JEANNE. Je vois ça.

LE DOCTEUR. Vous êtes vraiment sa femme ?

JEANNE. Pourquoi cela vous étonne-t-il ?

LE DOCTEUR. Je ne m’étonnerais pas si… Si l’autre femme…

JEANNE. (Sur un ton cassant.) En ce qui concerne l’autre femme, c’est uniquement le résultat des vapeurs d’alcool ou le fruit de votre imagination détraquée. Je sais, en tant que juriste, que, suite au contact permanent avec les fous, les médecins psychiatres ont du mal à préserver leur santé mentale. Cette femme n’existe pas.

LE DOCTEUR. Elle existe !

JEANNE. (Implacable.) Elle n’a jamais existé et elle ne peut pas exister. Vous ne vous contrôlez pas. Votre mémoire vous joue des tours. Vous avez même oublié que vous soignez mon mari depuis près de deux ans. Vous avez perdu sa carte médicale. Il est possible que vous l’ayez effacée de la mémoire de l’ordinateur par négligence ou intentionnellement. Il ne nous reste plus qu’à la restaurer. Il vous sera très difficile d’expliquer au tribunal, pourquoi vous ne l’avez pas fait.
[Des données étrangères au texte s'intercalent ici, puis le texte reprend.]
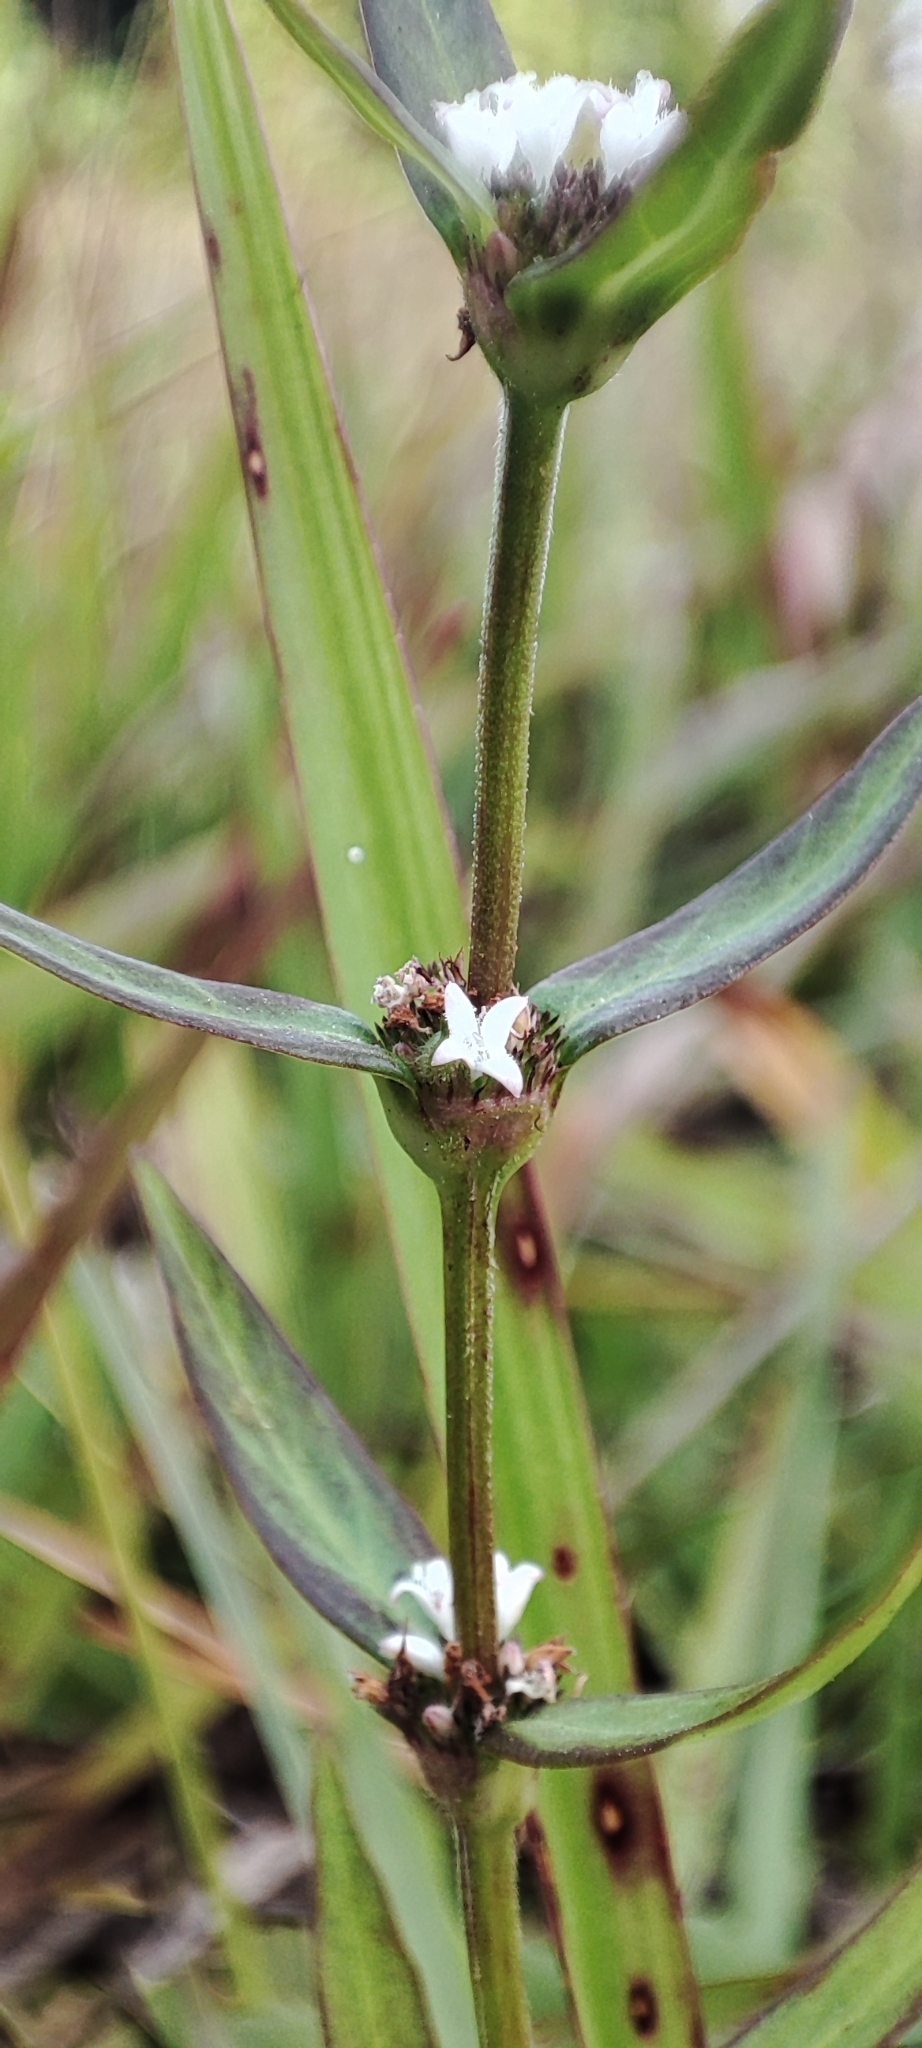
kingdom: Plantae
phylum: Tracheophyta
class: Magnoliopsida
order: Gentianales
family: Rubiaceae
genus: Spermacoce
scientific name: Spermacoce remota
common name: Woodland false buttonweed
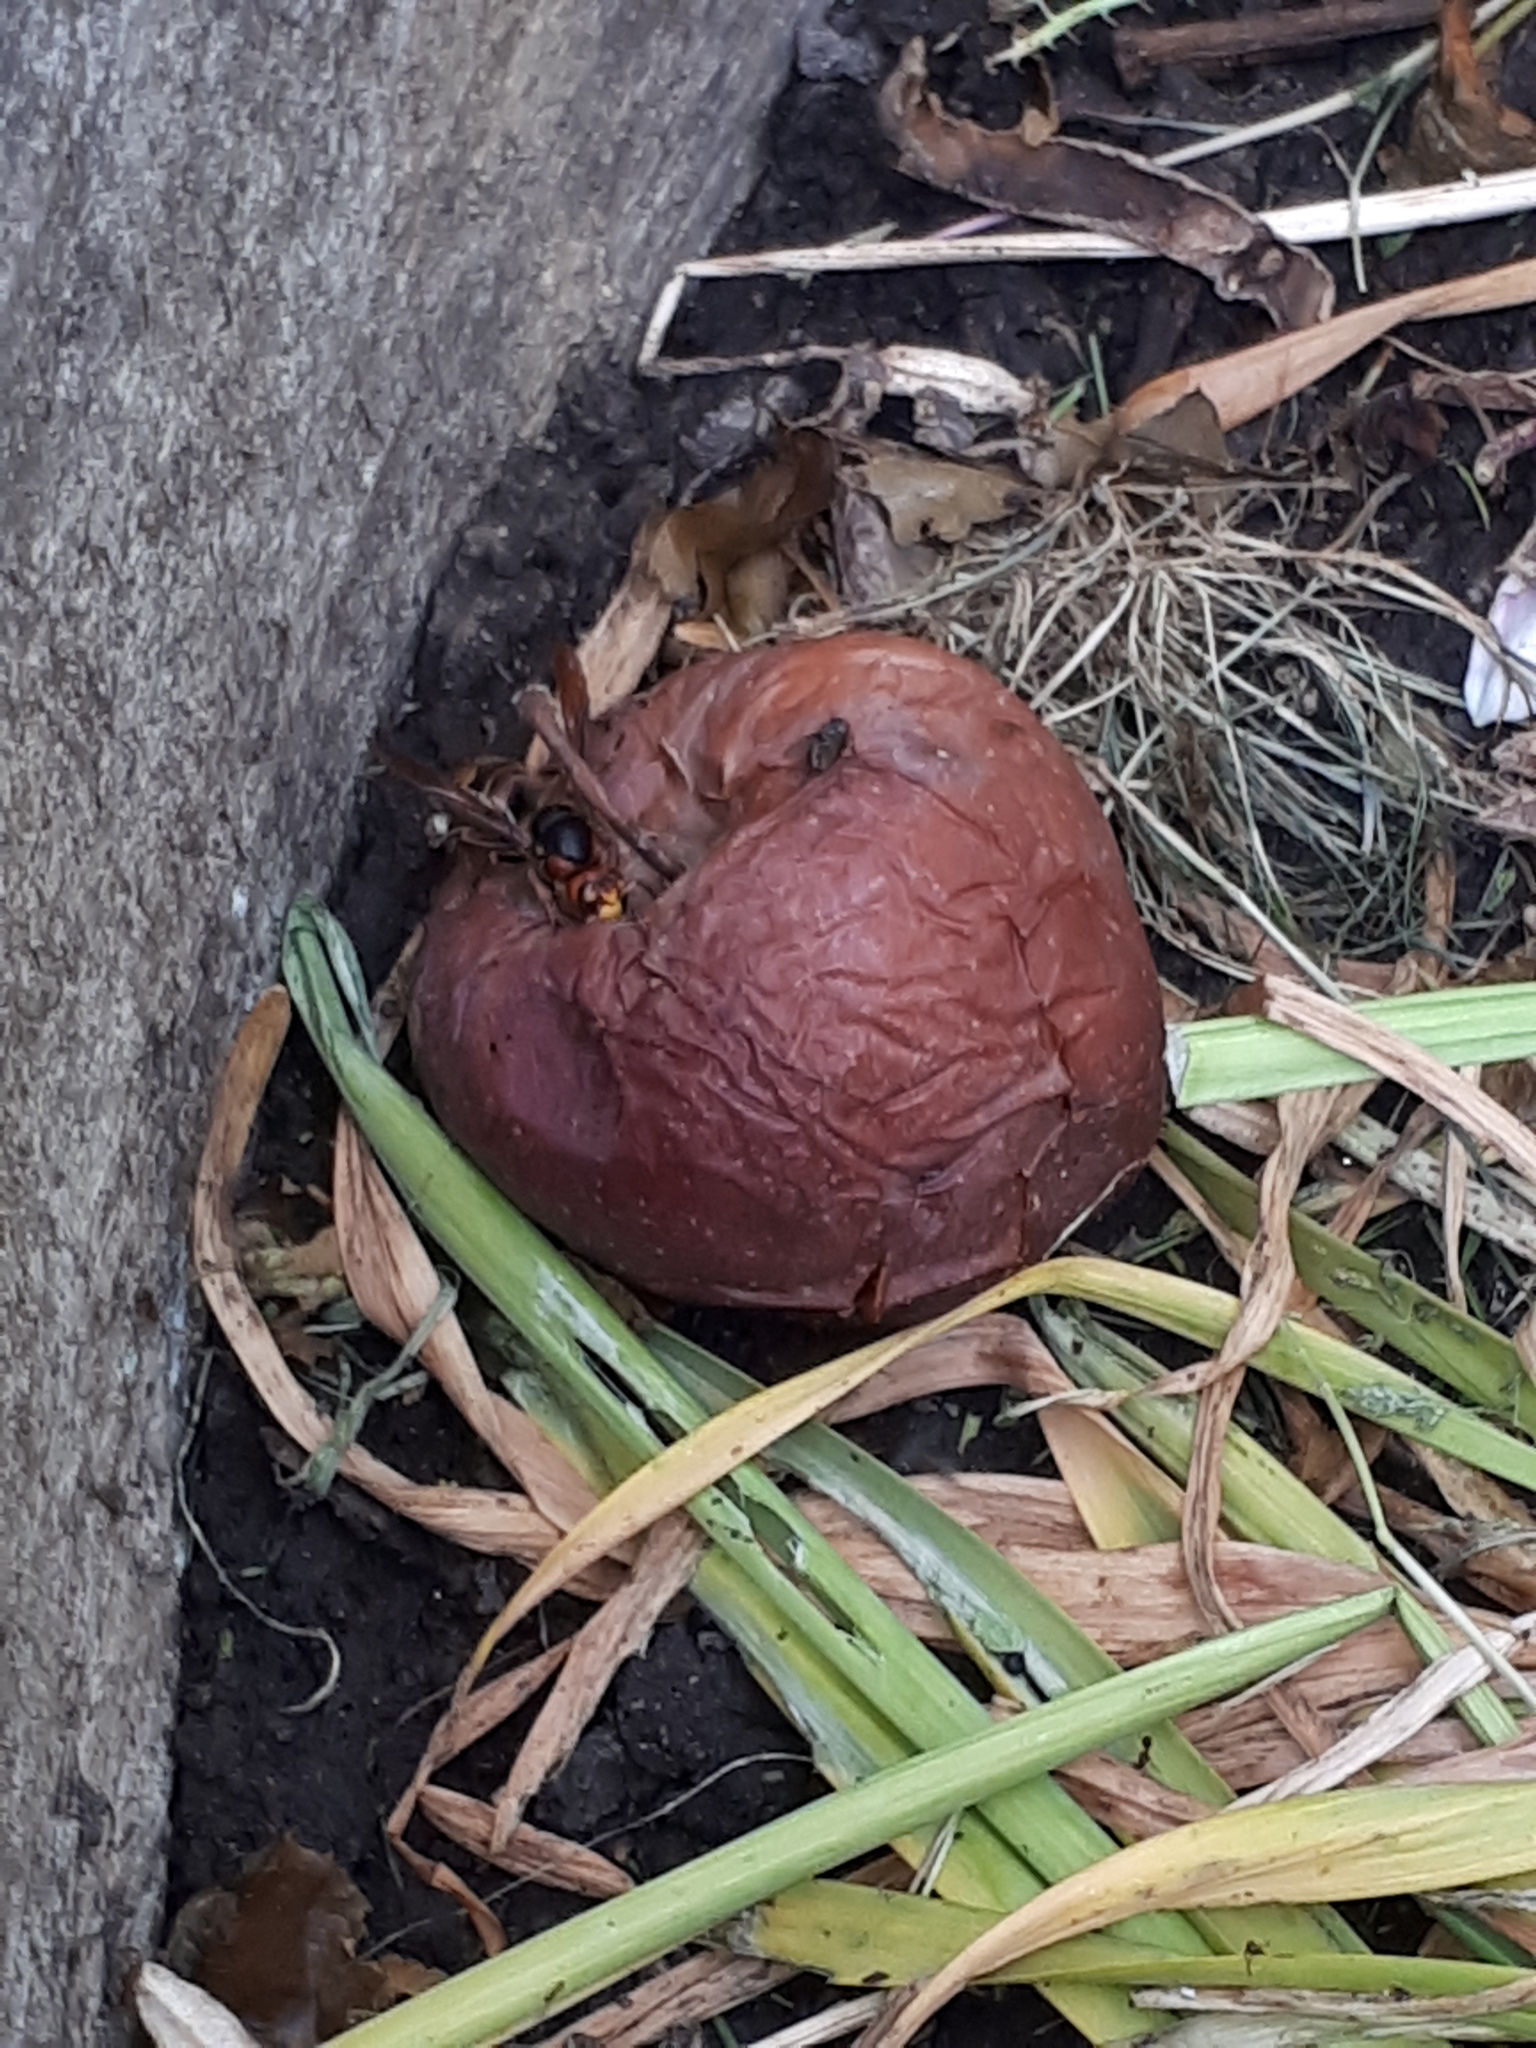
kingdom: Animalia
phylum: Arthropoda
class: Insecta
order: Hymenoptera
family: Vespidae
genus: Vespa
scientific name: Vespa crabro
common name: Hornet
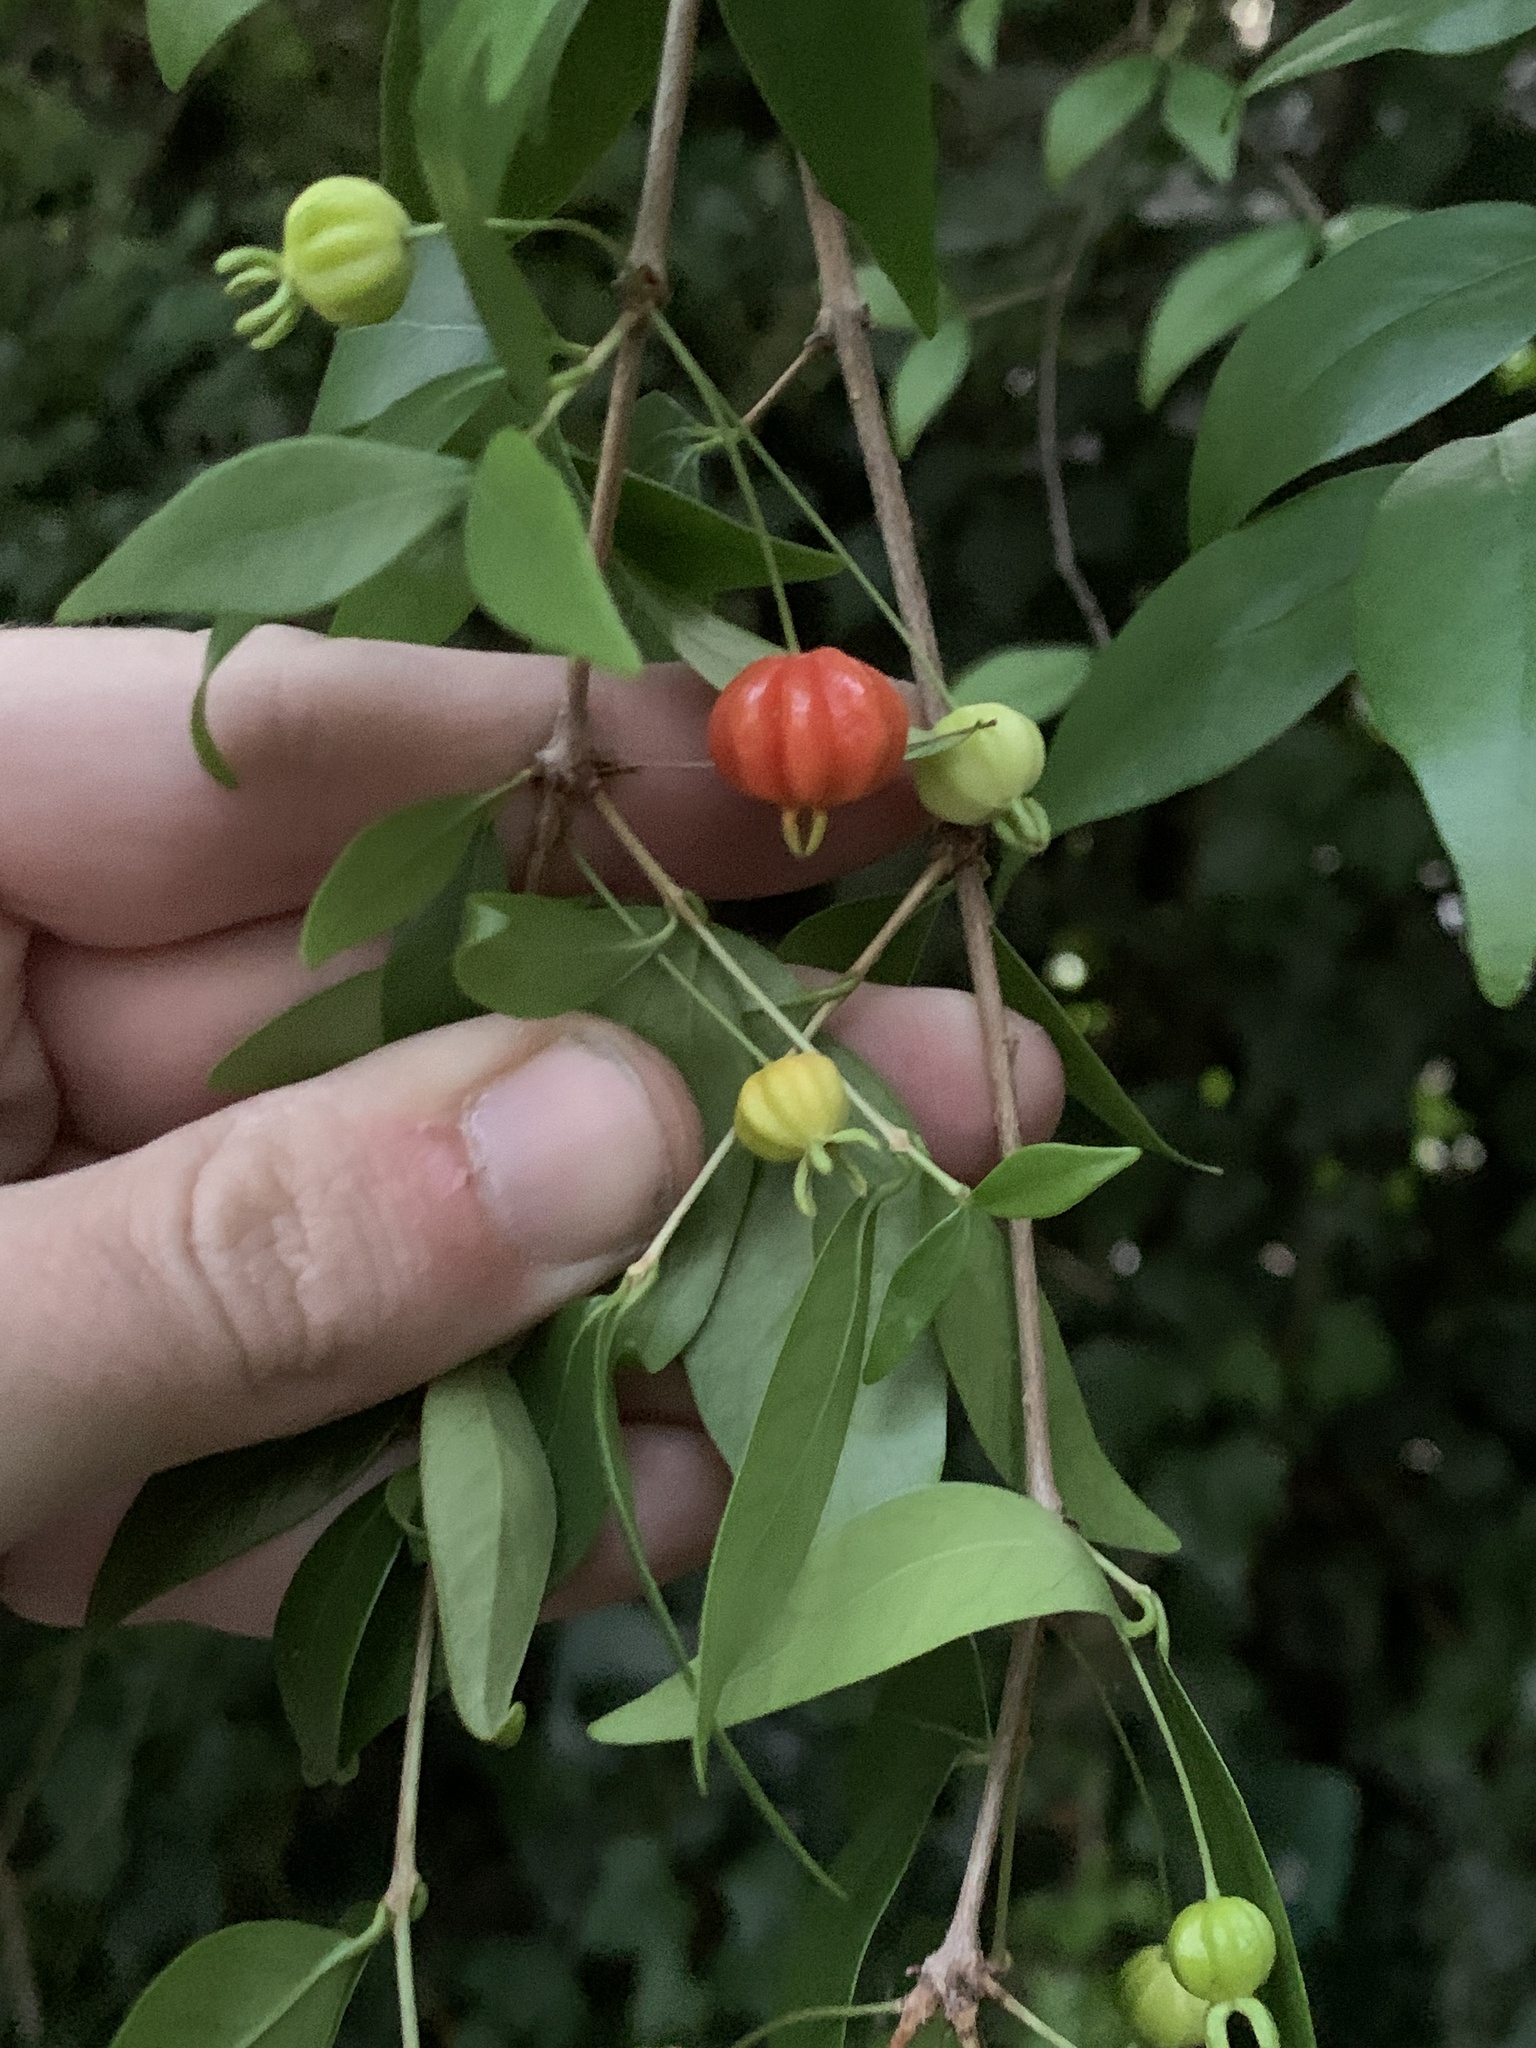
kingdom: Plantae
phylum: Tracheophyta
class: Magnoliopsida
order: Myrtales
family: Myrtaceae
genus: Eugenia
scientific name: Eugenia uniflora
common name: Surinam cherry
LE DOCTEUR. (Nerveux.) À quel tribunal ?

JEANNE. Le tribunal vers lequel je me tourne. J’ai l’intention de placer mon mari dans un centre de soins et pour cela j’ai besoin d’une carte médicale détaillée et convaincante.

LE DOCTEUR. Vous voulez enfermer votre mari dans un asile de fous ?

JEANNE. Modérez vos expressions. Si je voulais enfermer quelqu’un dans un asile de fous, eh bien, ce serait vous. Et croyez-moi, j’en ai les moyens. Regardez-vous dans une glace et vous serez d’accord avec moi.

LE DOCTEUR. Avouez, que vous ne supportez plus votre mari et que vous avez décidé de vous en débarrasser.

JEANNE. Premièrement, ce sont mes affaires. Et, deuxièmement, quand bien même ? Il a, peut-être, le droit d’oublier son obligation première, mais moi je ne suis pas tenue d’oublier le premier de mes droits. (Avec mépris.) Comprenez-vous, au moins, cela, docteur ?

LE DOCTEUR. « Obligation », « droit »… On voit d’emblée que vous êtes juriste.

JEANNE. Et que je suis une femme, ça ne se voit pas d’emblée ? Je me serais attendue à plus de compréhension de la part d’un médecin.

LE DOCTEUR. Qu’attendez-vous de moi ?

JEANNE. Un certificat et une carte médicale.

LE DOCTEUR. Bon, d’accord, revenez demain, elle sera prête.

JEANNE. Demain, vous aurez trouvé d’autres excuses. J’en ai besoin aujourd’hui. Maintenant.

LE DOCTEUR. Maintenant, j’ai une consultation à la clinique. Je dois partir.

JEANNE. Ça sera long ?

LE DOCTEUR. Une vingtaine de minutes.

JEANNE. J’attendrai.

LE DOCTEUR. De toute façon, aujourd’hui je n’aurai pas le temps. Une carte médicale ne se fait pas aussi vite que vous semblez le penser. Je vous en prie, revenez demain.

JEANNE. Non, je ne partirai pas d’ici, tant que je ne l’aurai pas. (Elle s’assoit avec une attitude de défi, prend le guide médical et se plonge dans la lecture, montrant de tout son être qu’elle a l’intention de rester longtemps et qu’on ne réussira pas à la mettre dehors.)

LE DOCTEUR. (Ayant perdu tout espoir.) Mais il faut vraiment que je passe à la clinique.

JEANNE. Allez-y, je ne vous retiens pas.

LE DOCTEUR. Et vous ?

JEANNE. Et moi, je vais faire rentrer Michel ici et nous resterons ensemble ici, tant que nous n’aurons pas la carte médicale.

LE DOCTEUR. Bon, eh bien… C’est comme vous voulez.

LE DOCTEUR se verse du cognac, puis, après réflexion, prend la fiole des gouttes, puis se tourne à nouveau vers le cognac et, finalement, trouve un compromis : il verse quelques gouttes dans le cognac, boit et sort, portant sa main tantôt à la tête, tantôt au cœur. JEANNE, l’ayant suivi d’un regard de satisfaction, sort aussi et revient avec MICHEL.